**Problem:**
Produce a faithful copy of every record below, without the pictures.

:: Recorded data

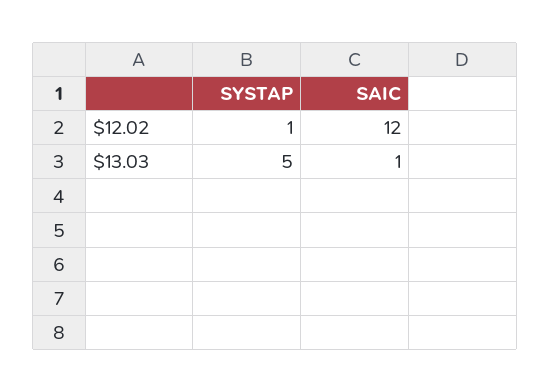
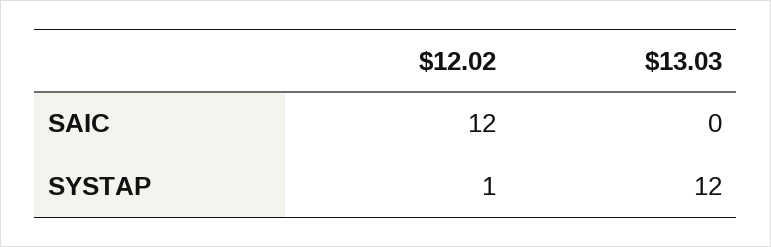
  {
    "SYSTAP": {
      "$12.02": 1,
-     "$13.03": 5
+     "$13.03": 12
    },
    "SAIC": {
      "$12.02": 12,
-     "$13.03": 1
+     "$13.03": 0
    }
  }

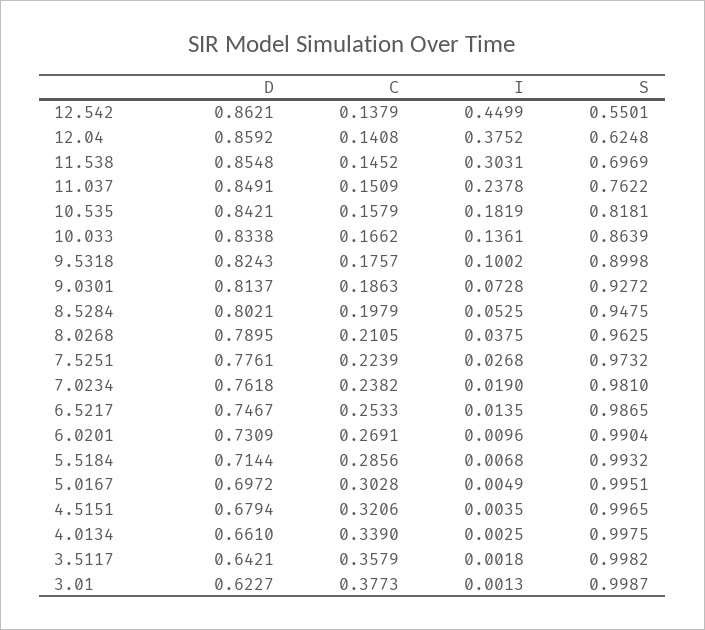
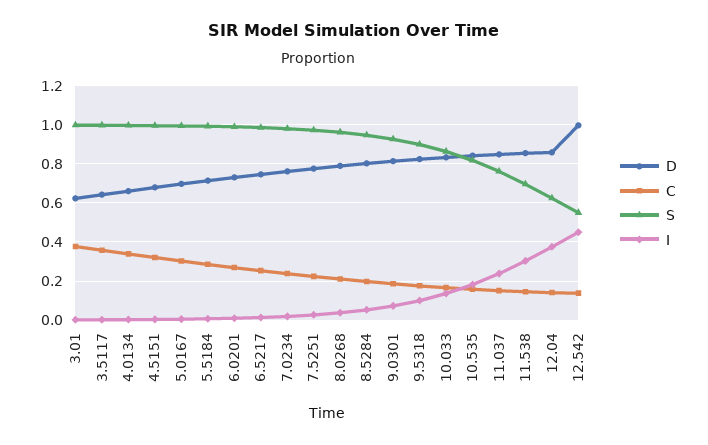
  {
    "D": {
-     "12.542": 0.8621,
+     "12.542": 1,
      "12.04": 0.8592,
      "11.538": 0.8548,
      "11.037": 0.8491,
      "10.535": 0.8421,
      "10.033": 0.8338,
      "9.5318": 0.8243,
      "9.0301": 0.8137,
      "8.5284": 0.8021,
      "8.0268": 0.7895,
      "7.5251": 0.7761,
      "7.0234": 0.7618,
      "6.5217": 0.7467,
      "6.0201": 0.7309,
      "5.5184": 0.7144,
      "5.0167": 0.6972,
      "4.5151": 0.6794,
      "4.0134": 0.661,
      "3.5117": 0.6421,
      "3.01": 0.6227
    },
    "C": {
      "12.542": 0.1379,
      "12.04": 0.1408,
      "11.538": 0.1452,
      "11.037": 0.1509,
      "10.535": 0.1579,
      "10.033": 0.1662,
      "9.5318": 0.1757,
      "9.0301": 0.1863,
      "8.5284": 0.1979,
      "8.0268": 0.2105,
      "7.5251": 0.2239,
      "7.0234": 0.2382,
      "6.5217": 0.2533,
      "6.0201": 0.2691,
      "5.5184": 0.2856,
      "5.0167": 0.3028,
      "4.5151": 0.3206,
      "4.0134": 0.339,
      "3.5117": 0.3579,
      "3.01": 0.3773
    },
    "I": {
      "12.542": 0.4499,
      "12.04": 0.3752,
      "11.538": 0.3031,
      "11.037": 0.2378,
      "10.535": 0.1819,
      "10.033": 0.1361,
      "9.5318": 0.1002,
      "9.0301": 0.0728,
      "8.5284": 0.0525,
      "8.0268": 0.0375,
      "7.5251": 0.0268,
      "7.0234": 0.019,
      "6.5217": 0.0135,
      "6.0201": 0.0096,
      "5.5184": 0.0068,
      "5.0167": 0.0049,
      "4.5151": 0.0035,
      "4.0134": 0.0025,
      "3.5117": 0.0018,
      "3.01": 0.0013
    },
    "S": {
      "12.542": 0.5501,
      "12.04": 0.6248,
      "11.538": 0.6969,
      "11.037": 0.7622,
      "10.535": 0.8181,
      "10.033": 0.8639,
      "9.5318": 0.8998,
      "9.0301": 0.9272,
      "8.5284": 0.9475,
      "8.0268": 0.9625,
      "7.5251": 0.9732,
      "7.0234": 0.981,
      "6.5217": 0.9865,
      "6.0201": 0.9904,
      "5.5184": 0.9932,
      "5.0167": 0.9951,
      "4.5151": 0.9965,
      "4.0134": 0.9975,
      "3.5117": 0.9982,
      "3.01": 0.9987
    }
  }

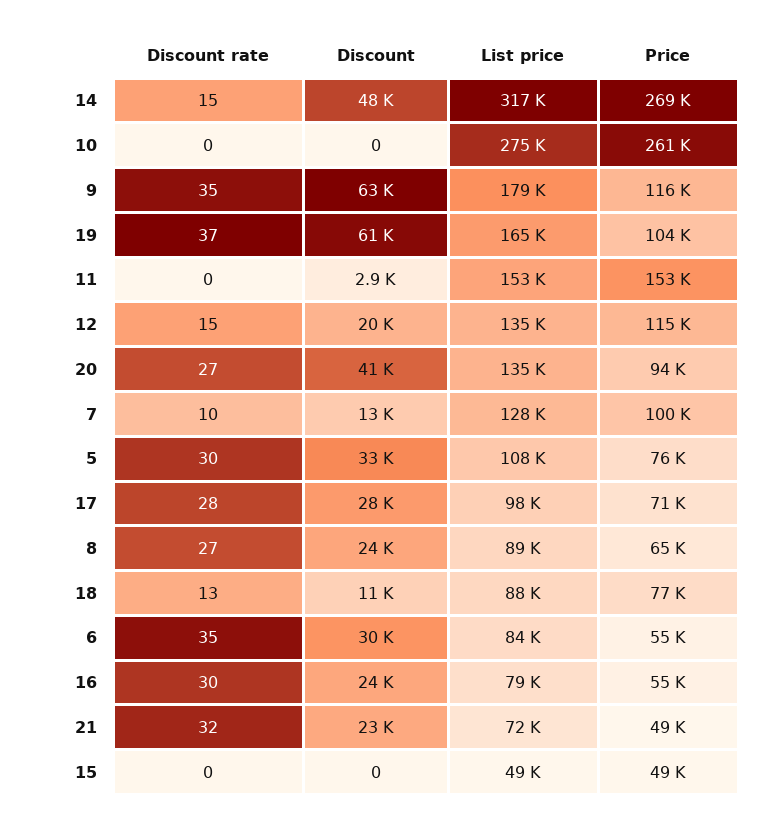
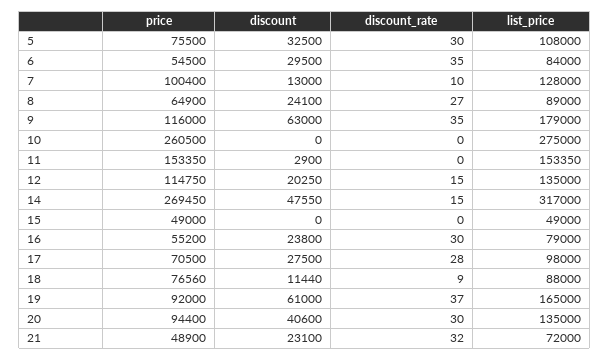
  {
    "Discount rate": {
      "14": 15,
      "10": 0,
      "9": 35,
      "19": 37,
      "11": 0,
      "12": 15,
-     "20": 27,
+     "20": 30,
      "7": 10,
      "5": 30,
      "17": 28,
      "8": 27,
-     "18": 13,
+     "18": 9,
      "6": 35,
      "16": 30,
      "21": 32,
      "15": 0
    },
    "Discount": {
      "14": 47550,
      "10": 0,
      "9": 63000,
      "19": 61000,
      "11": 2900,
      "12": 20250,
      "20": 40600,
      "7": 13000,
      "5": 32500,
      "17": 27500,
      "8": 24100,
      "18": 11440,
      "6": 29500,
      "16": 23800,
      "21": 23100,
      "15": 0
    },
    "List price": {
      "14": 317000,
      "10": 275000,
      "9": 179000,
      "19": 165000,
      "11": 153350,
      "12": 135000,
      "20": 135000,
      "7": 128000,
      "5": 108000,
      "17": 98000,
      "8": 89000,
      "18": 88000,
      "6": 84000,
      "16": 79000,
      "21": 72000,
      "15": 49000
    },
    "Price": {
      "14": 269450,
      "10": 260500,
      "9": 116000,
-     "19": 104000,
+     "19": 92000,
      "11": 153350,
      "12": 114750,
      "20": 94400,
      "7": 100400,
      "5": 75500,
      "17": 70500,
      "8": 64900,
      "18": 76560,
      "6": 54500,
      "16": 55200,
      "21": 48900,
      "15": 49000
    }
  }

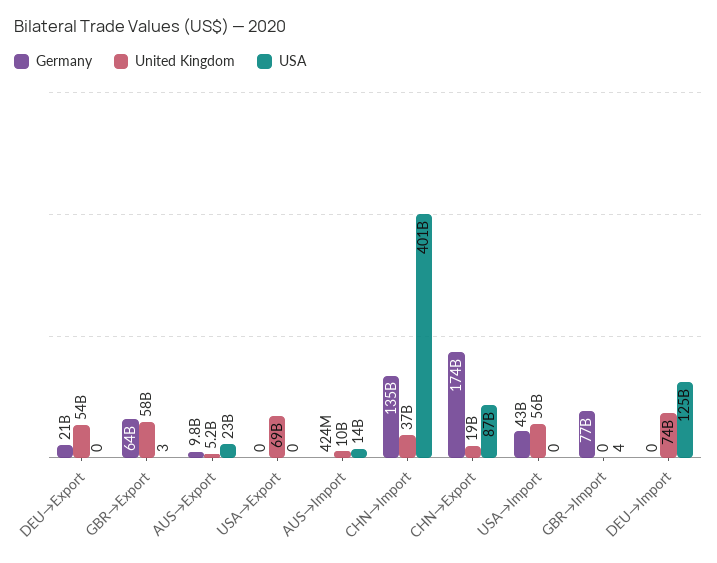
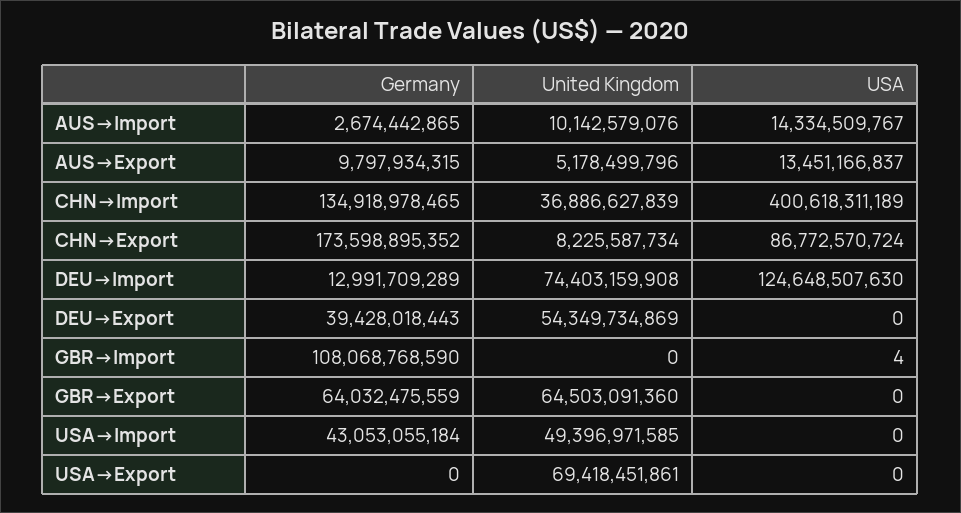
  {
    "Germany": {
-     "DEU→Export": 21000000000,
+     "DEU→Export": 39428018443,
      "GBR→Export": 64032475559,
      "AUS→Export": 9797934315,
      "USA→Export": 0,
-     "AUS→Import": 424000000,
+     "AUS→Import": 2674442865,
      "CHN→Import": 134918978465,
      "CHN→Export": 173598895352,
      "USA→Import": 43053055184,
-     "GBR→Import": 77000000000,
+     "GBR→Import": 108068768590,
-     "DEU→Import": 0
+     "DEU→Import": 12991709289
    },
    "United Kingdom": {
      "DEU→Export": 54349734869,
-     "GBR→Export": 58000000000,
+     "GBR→Export": 64503091360,
      "AUS→Export": 5178499796,
      "USA→Export": 69418451861,
      "AUS→Import": 10142579076,
      "CHN→Import": 36886627839,
-     "CHN→Export": 19000000000,
+     "CHN→Export": 8225587734,
-     "USA→Import": 56000000000,
+     "USA→Import": 49396971585,
      "GBR→Import": 0,
      "DEU→Import": 74403159908
    },
    "USA": {
      "DEU→Export": 0,
-     "GBR→Export": 3,
+     "GBR→Export": 0,
-     "AUS→Export": 23000000000,
+     "AUS→Export": 13451166837,
      "USA→Export": 0,
      "AUS→Import": 14334509767,
      "CHN→Import": 400618311189,
      "CHN→Export": 86772570724,
      "USA→Import": 0,
      "GBR→Import": 4,
      "DEU→Import": 124648507630
    }
  }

::::

**Solved problem:**
  {
    "SYSTAP": {
      "$12.02": 1,
-     "$13.03": 5
+     "$13.03": 12
    },
    "SAIC": {
      "$12.02": 12,
-     "$13.03": 1
+     "$13.03": 0
    }
  }

  {
    "D": {
-     "12.542": 0.8621,
+     "12.542": 1,
      "12.04": 0.8592,
      "11.538": 0.8548,
      "11.037": 0.8491,
      "10.535": 0.8421,
      "10.033": 0.8338,
      "9.5318": 0.8243,
      "9.0301": 0.8137,
      "8.5284": 0.8021,
      "8.0268": 0.7895,
      "7.5251": 0.7761,
      "7.0234": 0.7618,
      "6.5217": 0.7467,
      "6.0201": 0.7309,
      "5.5184": 0.7144,
      "5.0167": 0.6972,
      "4.5151": 0.6794,
      "4.0134": 0.661,
      "3.5117": 0.6421,
      "3.01": 0.6227
    },
    "C": {
      "12.542": 0.1379,
      "12.04": 0.1408,
      "11.538": 0.1452,
      "11.037": 0.1509,
      "10.535": 0.1579,
      "10.033": 0.1662,
      "9.5318": 0.1757,
      "9.0301": 0.1863,
      "8.5284": 0.1979,
      "8.0268": 0.2105,
      "7.5251": 0.2239,
      "7.0234": 0.2382,
      "6.5217": 0.2533,
      "6.0201": 0.2691,
      "5.5184": 0.2856,
      "5.0167": 0.3028,
      "4.5151": 0.3206,
      "4.0134": 0.339,
      "3.5117": 0.3579,
      "3.01": 0.3773
    },
    "I": {
      "12.542": 0.4499,
      "12.04": 0.3752,
      "11.538": 0.3031,
      "11.037": 0.2378,
      "10.535": 0.1819,
      "10.033": 0.1361,
      "9.5318": 0.1002,
      "9.0301": 0.0728,
      "8.5284": 0.0525,
      "8.0268": 0.0375,
      "7.5251": 0.0268,
      "7.0234": 0.019,
      "6.5217": 0.0135,
      "6.0201": 0.0096,
      "5.5184": 0.0068,
      "5.0167": 0.0049,
      "4.5151": 0.0035,
      "4.0134": 0.0025,
      "3.5117": 0.0018,
      "3.01": 0.0013
    },
    "S": {
      "12.542": 0.5501,
      "12.04": 0.6248,
      "11.538": 0.6969,
      "11.037": 0.7622,
      "10.535": 0.8181,
      "10.033": 0.8639,
      "9.5318": 0.8998,
      "9.0301": 0.9272,
      "8.5284": 0.9475,
      "8.0268": 0.9625,
      "7.5251": 0.9732,
      "7.0234": 0.981,
      "6.5217": 0.9865,
      "6.0201": 0.9904,
      "5.5184": 0.9932,
      "5.0167": 0.9951,
      "4.5151": 0.9965,
      "4.0134": 0.9975,
      "3.5117": 0.9982,
      "3.01": 0.9987
    }
  }

  {
    "Discount rate": {
      "14": 15,
      "10": 0,
      "9": 35,
      "19": 37,
      "11": 0,
      "12": 15,
-     "20": 27,
+     "20": 30,
      "7": 10,
      "5": 30,
      "17": 28,
      "8": 27,
-     "18": 13,
+     "18": 9,
      "6": 35,
      "16": 30,
      "21": 32,
      "15": 0
    },
    "Discount": {
      "14": 47550,
      "10": 0,
      "9": 63000,
      "19": 61000,
      "11": 2900,
      "12": 20250,
      "20": 40600,
      "7": 13000,
      "5": 32500,
      "17": 27500,
      "8": 24100,
      "18": 11440,
      "6": 29500,
      "16": 23800,
      "21": 23100,
      "15": 0
    },
    "List price": {
      "14": 317000,
      "10": 275000,
      "9": 179000,
      "19": 165000,
      "11": 153350,
      "12": 135000,
      "20": 135000,
      "7": 128000,
      "5": 108000,
      "17": 98000,
      "8": 89000,
      "18": 88000,
      "6": 84000,
      "16": 79000,
      "21": 72000,
      "15": 49000
    },
    "Price": {
      "14": 269450,
      "10": 260500,
      "9": 116000,
-     "19": 104000,
+     "19": 92000,
      "11": 153350,
      "12": 114750,
      "20": 94400,
      "7": 100400,
      "5": 75500,
      "17": 70500,
      "8": 64900,
      "18": 76560,
      "6": 54500,
      "16": 55200,
      "21": 48900,
      "15": 49000
    }
  }

  {
    "Germany": {
-     "DEU→Export": 21000000000,
+     "DEU→Export": 39428018443,
      "GBR→Export": 64032475559,
      "AUS→Export": 9797934315,
      "USA→Export": 0,
-     "AUS→Import": 424000000,
+     "AUS→Import": 2674442865,
      "CHN→Import": 134918978465,
      "CHN→Export": 173598895352,
      "USA→Import": 43053055184,
-     "GBR→Import": 77000000000,
+     "GBR→Import": 108068768590,
-     "DEU→Import": 0
+     "DEU→Import": 12991709289
    },
    "United Kingdom": {
      "DEU→Export": 54349734869,
-     "GBR→Export": 58000000000,
+     "GBR→Export": 64503091360,
      "AUS→Export": 5178499796,
      "USA→Export": 69418451861,
      "AUS→Import": 10142579076,
      "CHN→Import": 36886627839,
-     "CHN→Export": 19000000000,
+     "CHN→Export": 8225587734,
-     "USA→Import": 56000000000,
+     "USA→Import": 49396971585,
      "GBR→Import": 0,
      "DEU→Import": 74403159908
    },
    "USA": {
      "DEU→Export": 0,
-     "GBR→Export": 3,
+     "GBR→Export": 0,
-     "AUS→Export": 23000000000,
+     "AUS→Export": 13451166837,
      "USA→Export": 0,
      "AUS→Import": 14334509767,
      "CHN→Import": 400618311189,
      "CHN→Export": 86772570724,
      "USA→Import": 0,
      "GBR→Import": 4,
      "DEU→Import": 124648507630
    }
  }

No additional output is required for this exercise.